I understand the concept of standard deviations and z-values, but I'm trying to figure out if standard deviations alone are good for establishing the upper and lower bounds for normal. For example, if I have the following dataset:
$x = 1,4,1,10,112,6,22,7,18,113,1,4,1,10,112,6,22,7,18,113,1,4,1,10,112,6,22,7$
$\mu = 26.82$
$std(x) = 41.16$
I have been establishing the range for normal values like this:
$lowerNormal = 26.82 - 41.16 = -14.78$
$upperNormal = 26.82 + 41.16 = 67.98$
So, when a new value comes along:
$a = 72$
I consider that value to be abnormal, since it is above the $upperNormal$ value.

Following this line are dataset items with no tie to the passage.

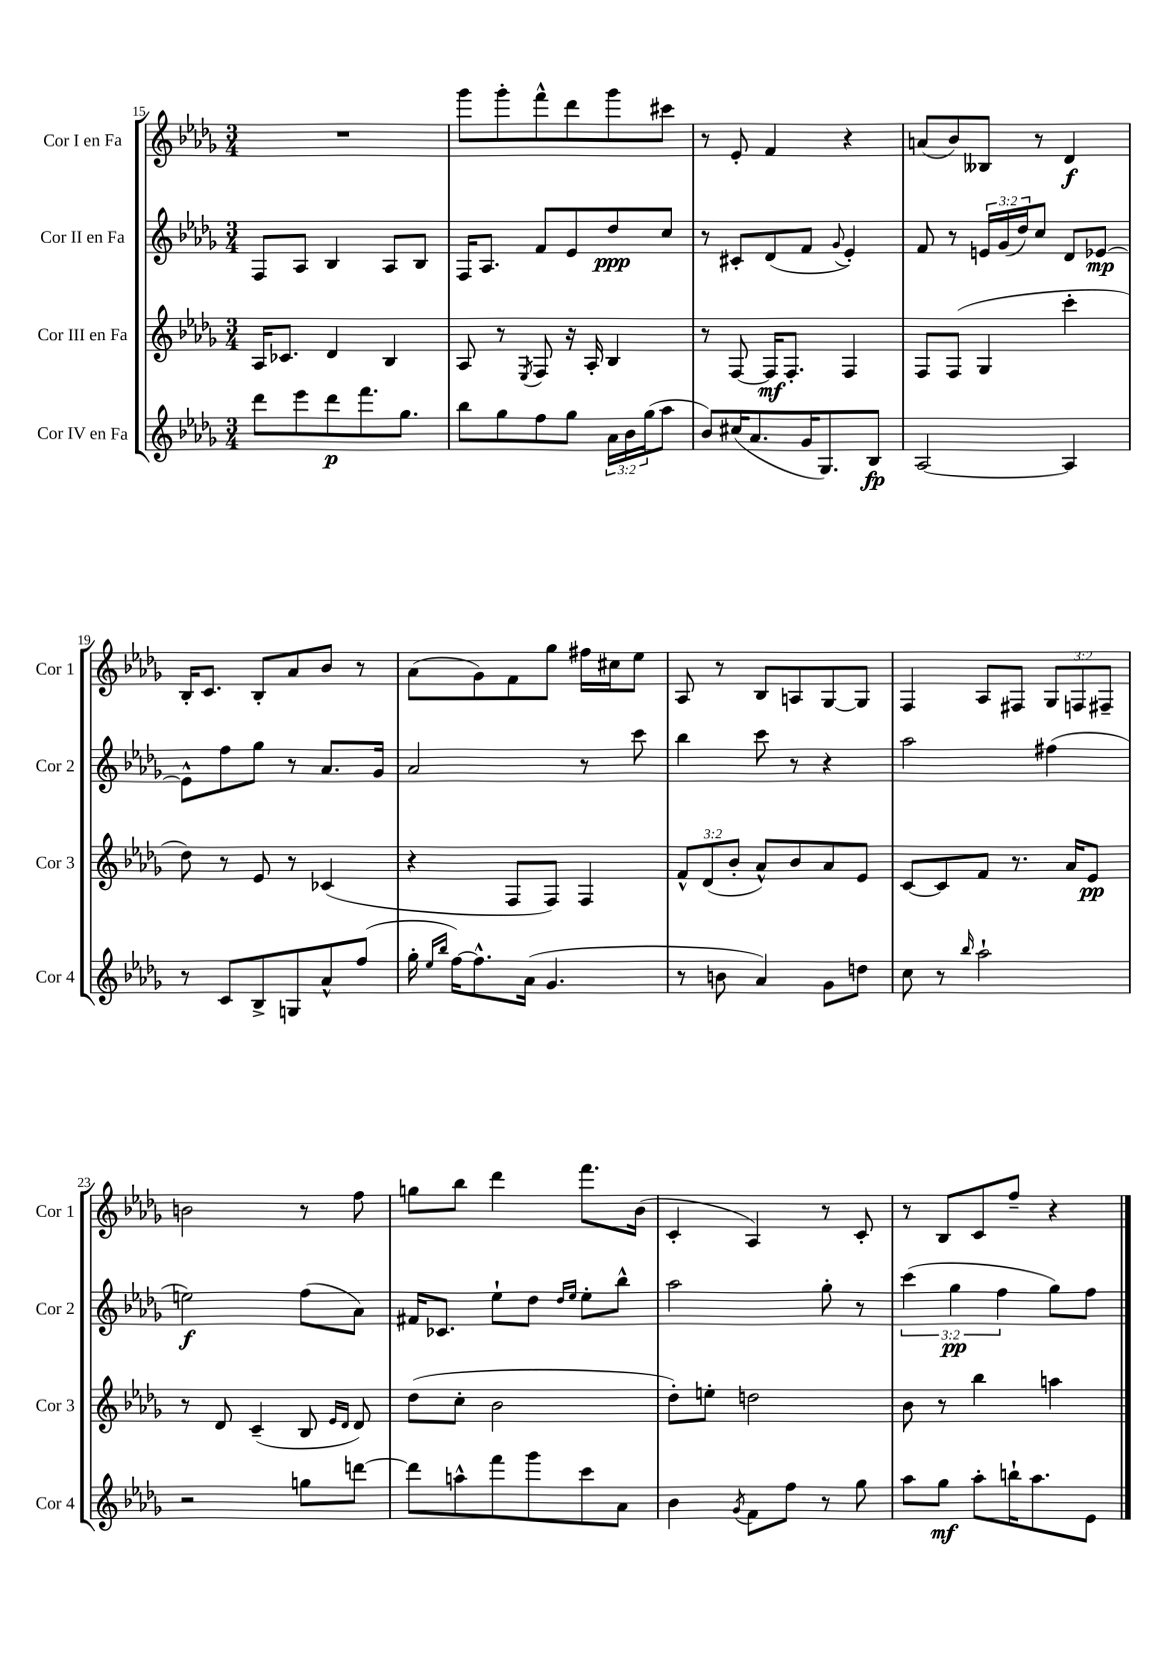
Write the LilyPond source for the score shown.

<<
\new StaffGroup <<
\new Staff = "s0" \with { instrumentName = "Cor I en Fa" shortInstrumentName = "Cor 1" } {
    \clef treble \key des \major \numericTimeSignature \time 3/4 \override Staff.TupletNumber.text = #tuplet-number::calc-fraction-text
    R2. |
    ges'''8 ges'''8-. f'''8-^ des'''8 ges'''8 cis'''8 |
    r8 ees'8-. f'4 r4 |
    a'8( bes'8) beses8 r8 des'4\f |
    bes16-. c'8. bes8-. aes'8 bes'8 r8 |
    aes'8( ges'8) f'8 ges''8 fis''16 cis''16 ees''8 |
    aes8 r8 bes8 a8 ges8~ ges8 |
    f4 aes8 fis8 \tuplet 3/2 { ges8 f8 fis8-- } |
    b'2 r8 f''8 |
    g''8 bes''8 des'''4 f'''8. bes'16( |
    c'4-. aes4) r8 c'8-. |
    r8 bes8 c'8 f''8-- r4 \bar "|." |
}
\new Staff = "s1" \with { instrumentName = "Cor II en Fa" shortInstrumentName = "Cor 2" } {
    \clef treble \key des \major \numericTimeSignature \time 3/4 \override Staff.TupletNumber.text = #tuplet-number::calc-fraction-text
    f8 aes8 bes4 aes8 bes8 |
    f16 aes8. f'8 ees'8 des''8\ppp c''8 |
    r8 cis'8-. des'8( f'8 \appoggiatura { ges'8 } ees'4-.) |
    f'8 r8 \tuplet 3/2 { e'16 ges'16( des''16) } c''8 des'8 ees'8~\mp |
    ees'8-^ f''8 ges''8 r8 aes'8. ges'16 |
    aes'2 r8 c'''8 |
    bes''4 c'''8 r8 r4 |
    aes''2 fis''4( |
    e''2\f) f''8( aes'8) |
    fis'16 ces'8. ees''8-! des''8 \grace { des''16 ees''16 } ees''8-. bes''8-^ |
    aes''2 ges''8-. r8 |
    \tuplet 3/2 { c'''4( ges''4\pp f''4 } ges''8) f''8 \bar "|." |
}
\new Staff = "s2" \with { instrumentName = "Cor III en Fa" shortInstrumentName = "Cor 3" } {
    \clef treble \key des \major \numericTimeSignature \time 3/4 \override Staff.TupletNumber.text = #tuplet-number::calc-fraction-text
    aes16 ces'8. des'4 bes4 |
    aes8 r8 \acciaccatura { ees8 } f8 r16 aes16-. bes4 |
    r8 f8~ f16\mf f8.-. f4 |
    f8 f8( ges4 c'''4-. |
    des''8) r8 ees'8 r8 ces'4( |
    r4 f8 f8) f4 |
    \tuplet 3/2 { f'8-^ des'8( bes'8-. } aes'8-^) bes'8 aes'8 ees'8 |
    c'8~ c'8 f'8 r8. aes'16 ees'8\pp |
    r8 des'8 c'4--( bes8 \grace { ees'16 des'16 } des'8) |
    des''8( c''8-. bes'2 |
    des''8-.) e''8-. d''2 |
    bes'8 r8 bes''4 a''4 \bar "|." |
}
\new Staff = "s3" \with { instrumentName = "Cor IV en Fa" shortInstrumentName = "Cor 4" } {
    \clef treble \key des \major \numericTimeSignature \time 3/4 \override Staff.TupletNumber.text = #tuplet-number::calc-fraction-text
    des'''8 ees'''8 des'''8\p f'''8. ges''8. |
    bes''8 ges''8 f''8 ges''8 \tuplet 3/2 { aes'16 bes'16 ges''16( } aes''8 |
    bes'8) cis''16( aes'8. ges'16 ges8.) bes8\fp |
    aes2~ aes4 |
    r8 c'8 bes8-> g8 aes'8-^ f''8( |
    ges''16-. \grace { ees''16 bes''16 } f''16~) f''8.-^ aes'16( ges'4. |
    r8 b'8 aes'4) ges'8 d''8 |
    c''8 r8 \grace { bes''16 } aes''2-! |
    r2 g''8 d'''8~ |
    d'''8 a''8-^ f'''8 ges'''8 c'''8 aes'8 |
    bes'4 \acciaccatura { ges'8 } f'8 f''8 r8 ges''8 |
    aes''8 ges''8\mf aes''8-. b''16-! aes''8. ees'8 \bar "|." |
}
>>
>>
\layout { \context { \Score currentBarNumber = #15 } }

My question is whether or not this is a statistically sound way for determining whether a value is normal. The real issue I'm seeing is that none of the values in $x$ will ever be negative, so it seems that at least the lower bound is somewhat arbitrary.
Anyways, I apologize if I am missing something simple. I'm learning statistics on my own and it's a little puzzling sometimes. Thanks for your help
I believe above is set of random number. Standard deviation is appropriate for the numbers which are dependent such as daily road traffic. Please also consider Correlation for less dependent numbers.